Jetzt wirds mir aber zu bunt.
„Na, dann spuck doch mal aus, was so plötzlich so wichtig ist, dass du mir das sofort und persönlich erzählen musst, mein Mädchen."
Einen Augenblick ist es ganz still, und nur ein paar Bienen summen um uns herum. Dann zieht Sammy aus ihrer Tasche ... die Schlüssel mit dem Filzherz. Mir bleibt fast das Herz stehen.
Was kommt denn jetzt???
„Sammy, ich ... weiß nicht ..."
Sie schüttelt den Kopf und schaut mich weich an.

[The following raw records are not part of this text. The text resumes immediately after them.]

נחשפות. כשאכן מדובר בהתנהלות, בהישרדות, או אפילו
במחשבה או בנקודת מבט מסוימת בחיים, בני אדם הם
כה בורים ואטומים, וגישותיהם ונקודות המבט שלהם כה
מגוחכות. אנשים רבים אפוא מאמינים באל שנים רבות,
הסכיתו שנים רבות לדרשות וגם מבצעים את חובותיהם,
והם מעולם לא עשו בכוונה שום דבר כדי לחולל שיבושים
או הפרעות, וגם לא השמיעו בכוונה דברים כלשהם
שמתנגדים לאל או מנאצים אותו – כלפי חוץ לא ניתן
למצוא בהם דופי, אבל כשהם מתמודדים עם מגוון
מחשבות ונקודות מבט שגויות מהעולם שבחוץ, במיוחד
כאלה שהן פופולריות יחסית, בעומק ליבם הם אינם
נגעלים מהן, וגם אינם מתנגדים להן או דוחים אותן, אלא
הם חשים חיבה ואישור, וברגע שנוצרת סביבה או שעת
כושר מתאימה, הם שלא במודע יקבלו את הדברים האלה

„Hör einfach zu, Mum. Glaub mir, es ist wichtig. ... Ich ... war in der Wohnung. Am Dienstag."
Will ich das hören?
Die Neugierde siegt.
„Und?"
„Und ... ich mach es kurz. Die Wohnung war so eingerichtet, wie du es mir beschrieben hattest, nur etwas moderner. Alles sah so aufgeräumt aus, dass ich dachte, da wohnt niemand mehr. Also bin ich auf die Dachterrasse gegangen, habe mich in deinen Stuhl gesetzt und das Licht auf der Bay bewundert."
„Sammy ..."
„Lass mich, Mum. Du wirst es nicht bereuen."
Na, da bin ich mir nicht so sicher.
Mir ist schwindelig, ich habe einen Kloß im Hals, und das Wasser steht mir bis zum Rand.
„Also ... die Wohnung ist bewohnt. Du ... hättest dich vielleicht doch trauen sollen, mal da reinzugehen. Es ... ist Daddy, der dort lebt. Er hat genau so wie du die Katastrophe ..."
„Mum??? Wach auf, Mum. Mensch, ihr seid doch alle gleich. Daddy ist, weil ich dir so ähnlich sehe, auch erstmal in Ohnmacht gefallen. Komm schon. Willst du den Rest nicht auch hören?"
Nur mühsam komme ich wieder zu mir. Mein Kopf liegt in Sammys Schoß, die sich auf den Rasen gesetzt hat.
„Bitte, Sammy. Du spielst nicht mit mir? Sam ist am Leben? Und er wohnt noch dort?"
Jetzt laufen die Tränen, und ich halte sie nicht zurück.
„Ja, Mum. Er hat wie du überlebt und lange nach dir gesucht. Dann ist er zurück nach Hause und hat noch jahrelang gehofft. Irgendwann hat er aufgegeben. Aber in seinem Herzen lebst immer noch nur du."
Lange, lange hält mich meine Tochter in den Armen und lässt mich einfach heulen.
Zweiundzwanzig Jahre! Und er lebt. Ich werde ihn wiedersehen!
Schließlich putze ich mir geräuschvoll die Nase und wische meine Tränen fort. Ich richte mich auf und sehe sie an.
„Und ... jetzt? Will er ... mich sehen?"
„Uff. Mum!!! Er wird es keine Sekunde länger aushalten. Ich wollte dich nur vorbereiten. Naja, in Ohnmacht gefallen bist du ja trotzdem ..."
„Was ... heißt das? Keine Sekunde länger?"
„Das heißt, dass Daddy vorne im Auto auf glühenden Kohlen sitzt und auf meinen Startschuss wartet. Darf ich ihn holen?"
„Nicht nötig!" ist das einzige, was ich noch rausbringe, bevor ich wie von der Tarantel gestochen hochfahre und losrenne.
Sam ist da! Mein Sam ist da.
Ich bin zu ungeduldig. Ich rufe ihn schon, als ich noch nicht ganz ums Haus rumgerannt bin. Als ich vorne ankomme, steigt er grade aus dem Wagen und dreht sich zu mir um.
„Paula?"
„Ja, Sam."
Es ist doch ganz gut, dass ich vorgekocht habe. Sonst müsste ich seine Hände loslassen und könnte nicht mehr in seine strahlenden Augen sehen. Dabei habe ich jetzt soooo viel nachzuholen!
.......................................................
Da ist er also, der versprochene zweite Teil.
Ich habe einfach nun auch Paula zu Wort kommen lassen.
Und diesmal gefällt mir auch der Schluss richtig gut.